Future Dads: Understanding Dynamics

Future Dads: Understanding Dynamics

Understanding the dynamics of any scene so far removed from time and place that we’re all accustomed to is difficult. It’d be hard to even name more than a few bands from Boston’s halcyon punk days before the hardcore kids took that place over. Richie Parsons, though, is a name that’s bound to come up over and over again. Founding Unnatural Axe, which we’ll get to in a few days, the guy apparently was thought of in pretty high regards, garnering approval from the Burma guys. Even if that wasn’t the case, one of Parsons’ latter day groups, Future Dads rank pretty high in their appropriation of punk and pop.

Figuring the band as pop punk in the same way the Queers or Screeching Weasel are pop punk is fallacious.

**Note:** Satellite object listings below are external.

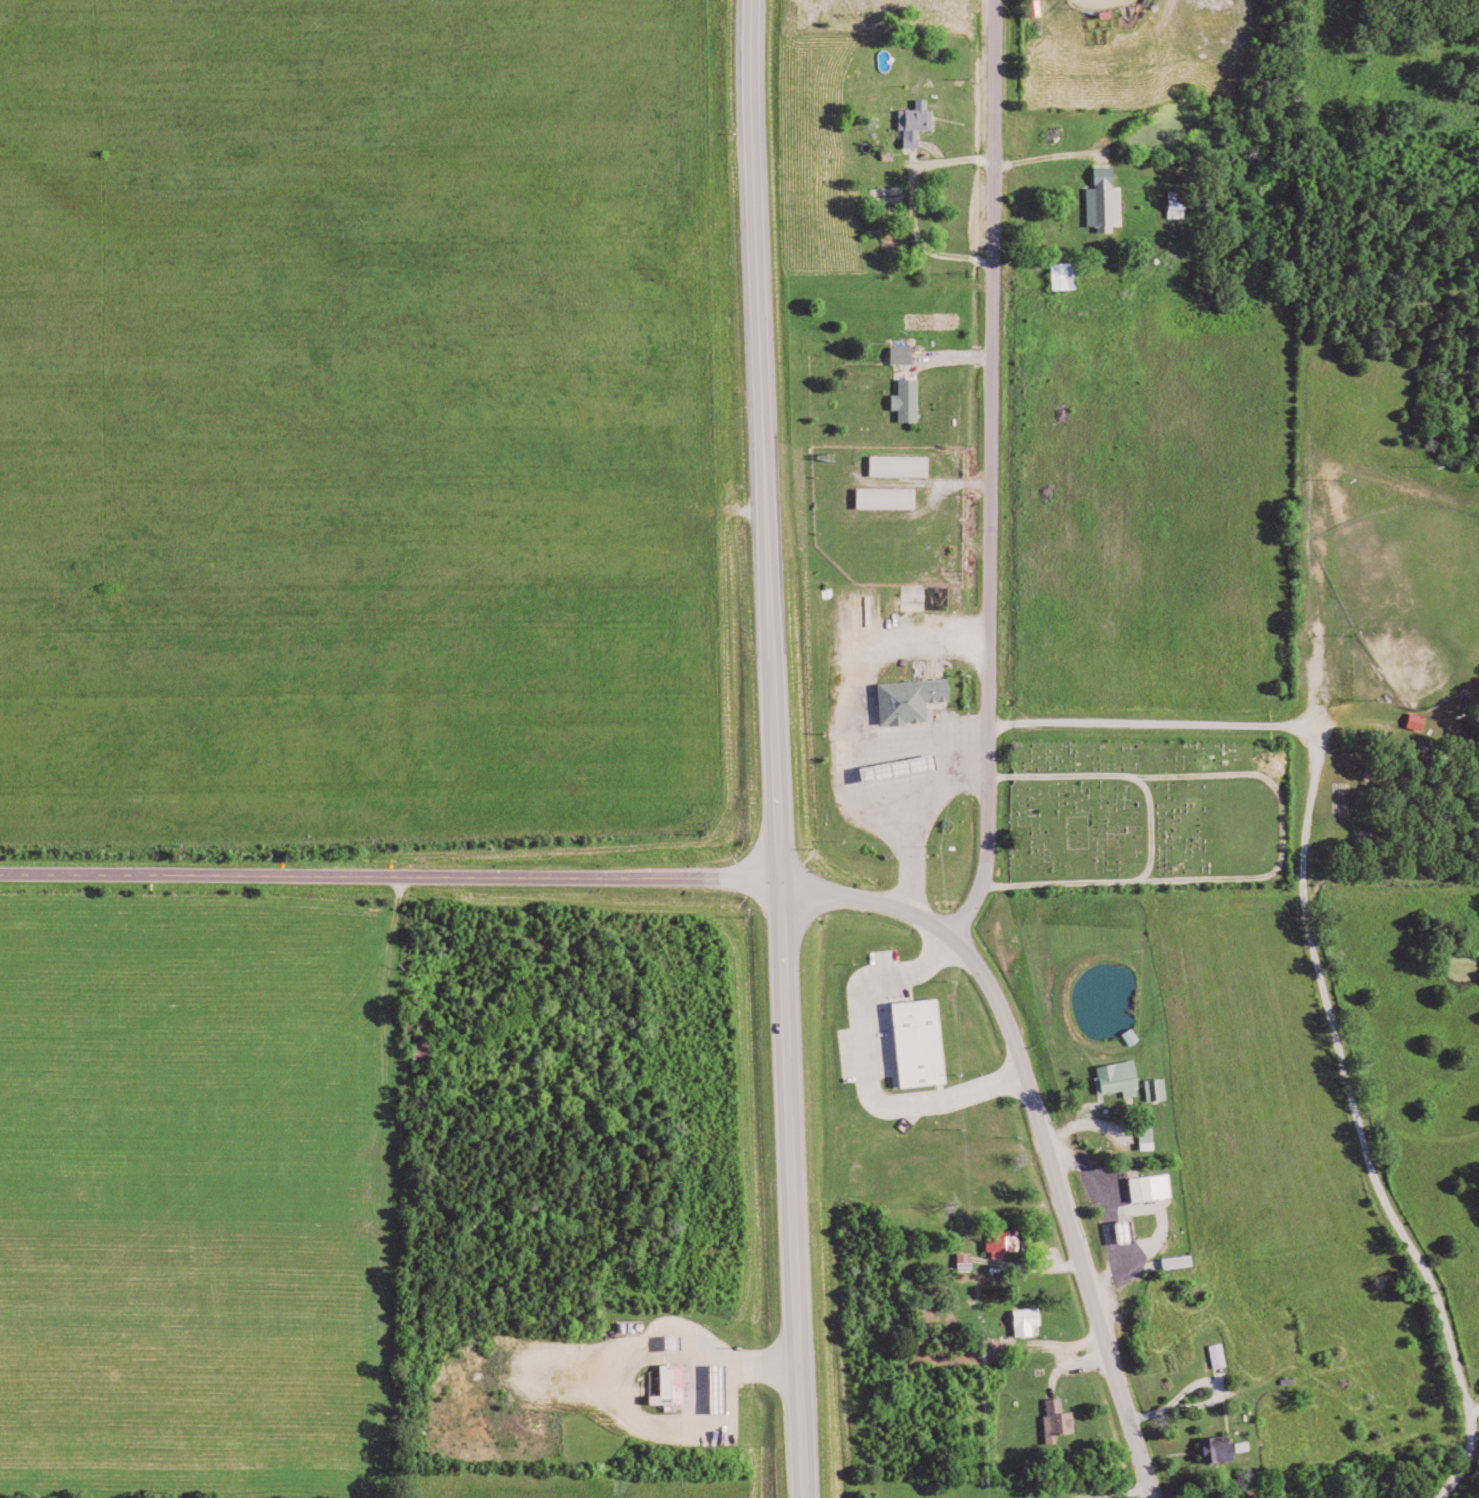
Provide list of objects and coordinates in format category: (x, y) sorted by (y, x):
road: (1121, 66)
road: (1110, 146)
road: (1035, 163)
building: (1109, 202)
road: (928, 255)
building: (1069, 276)
road: (936, 320)
building: (912, 400)
building: (904, 464)
road: (992, 475)
building: (891, 498)
building: (915, 699)
building: (1422, 720)
road: (774, 748)
park: (1149, 814)
road: (391, 878)
road: (871, 899)
road: (1318, 973)
building: (925, 1042)
building: (1122, 1076)
building: (1160, 1089)
road: (1416, 1139)
road: (1043, 1143)
building: (1155, 1187)
road: (1064, 1212)
building: (1009, 1244)
building: (1182, 1262)
building: (1032, 1321)
building: (1222, 1355)
building: (675, 1385)
building: (723, 1388)
road: (1187, 1407)
building: (1063, 1419)
building: (1222, 1449)
road: (1140, 1496)

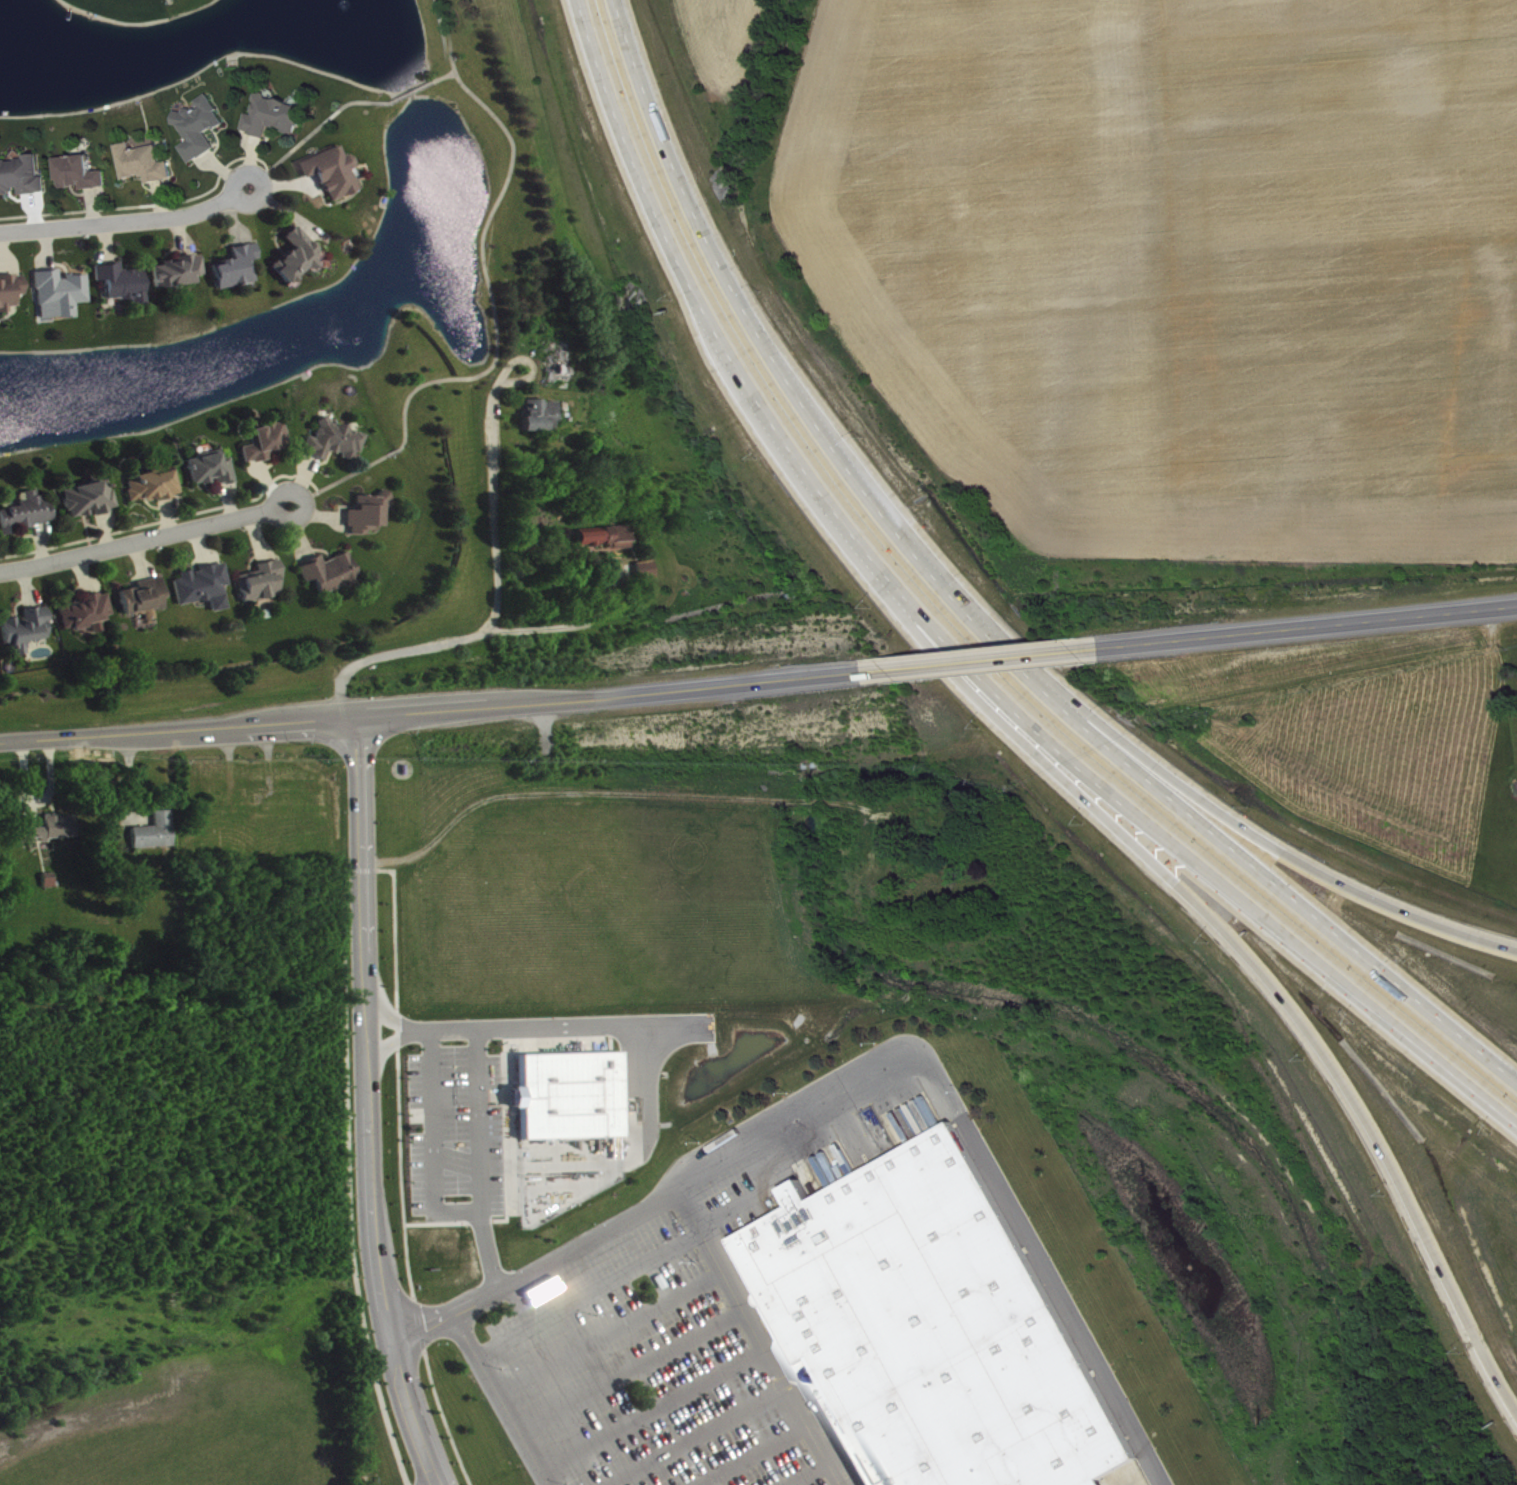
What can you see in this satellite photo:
road: (343, 109)
building: (280, 117)
building: (204, 130)
building: (148, 165)
building: (335, 174)
building: (84, 175)
building: (23, 178)
road: (128, 220)
building: (300, 258)
building: (240, 269)
building: (180, 273)
building: (125, 284)
building: (11, 293)
building: (62, 296)
road: (494, 309)
building: (562, 369)
building: (542, 418)
building: (336, 443)
building: (268, 444)
building: (214, 471)
building: (155, 488)
building: (91, 501)
building: (29, 515)
building: (370, 515)
road: (145, 539)
building: (607, 540)
building: (529, 546)
building: (333, 574)
building: (265, 584)
building: (206, 588)
building: (147, 600)
building: (88, 612)
road: (968, 614)
road: (564, 625)
road: (1310, 625)
road: (485, 627)
building: (27, 632)
road: (947, 639)
road: (987, 659)
road: (435, 711)
road: (356, 747)
road: (167, 749)
road: (389, 802)
road: (339, 808)
building: (52, 831)
building: (157, 834)
road: (369, 868)
road: (1331, 873)
road: (553, 1028)
road: (1309, 1031)
building: (567, 1093)
road: (372, 1106)
road: (478, 1121)
road: (432, 1154)
road: (997, 1180)
road: (579, 1244)
road: (620, 1275)
building: (929, 1329)
road: (609, 1330)
road: (757, 1337)
parking lot: (651, 1346)
road: (631, 1369)
road: (502, 1399)
road: (652, 1409)
road: (695, 1436)
road: (752, 1455)
road: (806, 1473)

Future dads sit closer to the fast paced efforts from neighbors the Real Kids. It’s almost power pop, but has nothing to do with the Jam or other more sucrose rave ups.

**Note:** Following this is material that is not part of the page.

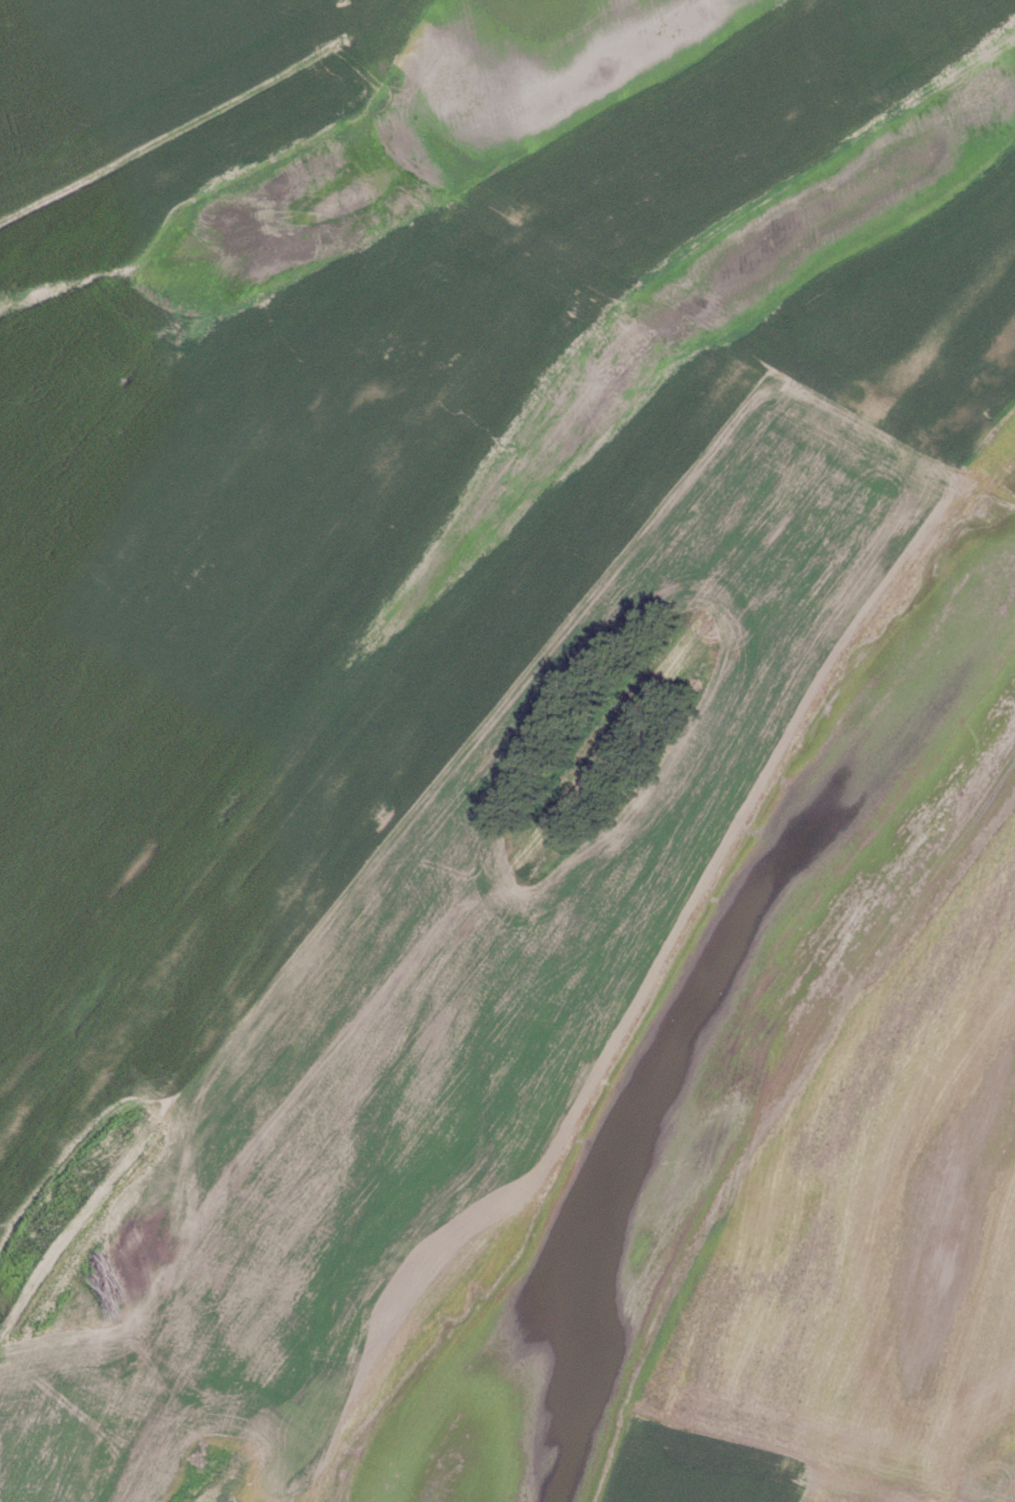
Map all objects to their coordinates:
road: (172, 126)
road: (627, 287)
crop: (511, 745)
road: (68, 1333)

Releasing a single feature “Dorchester Summer,” which probably makes more sense if one’s familiar with the landscape up in Boston, seems to have been the band’s main triumph. Soldering together that single and whatever leftovers were sitting around, we can all take in 24 Winship and marvel at major label’s inability to pick up on good bands. Why weren’t these guys on Sire Records along with all the NY based punk acts?

No reason. Just bad timing and being in the wrong town, I suppose.

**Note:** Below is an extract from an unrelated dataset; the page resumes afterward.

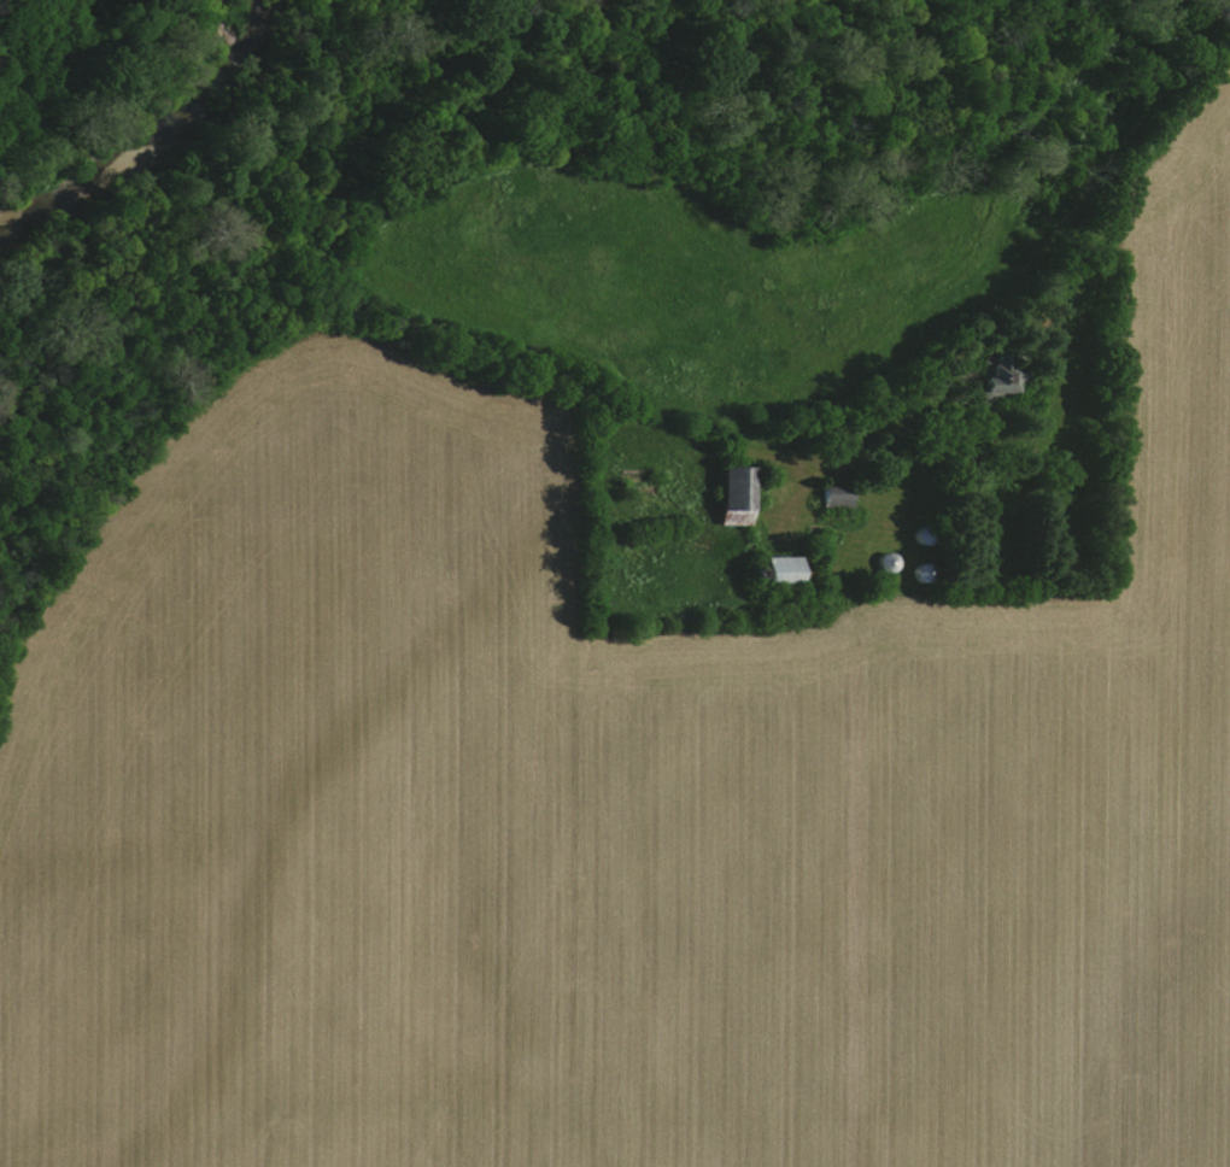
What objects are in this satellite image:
building: (997, 381)
building: (732, 496)
building: (835, 500)
building: (778, 571)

What makes Future Dads remarkable, apart from the name of the band itself, is the fact that the ensemble was able to work up instrumentals and not wind up sounding boring or musically inept. “Opus In D” may well be a pompous tag to levy on a composition, but it works. The only issue one might take with it is the eventual incorporation of a saxophone. It’s not that the instrument doesn’t fit – it does perfectly. But leaving the brass out until the final portion of the song only serves to mitigated the track’s success. Somehow it’s all punk, surf and fifties rock stuff rolled into one. And there really weren’t too many bands – Boston based or otherwise – able to combine all those elements in a seamless manner by 1981.

Surely, there’re punkier bands. And they’re more adept musicians. But Parsons being able to appropriate material from so many different sources and arrive at this almost pop concoction is remarkable. It’s a keeper.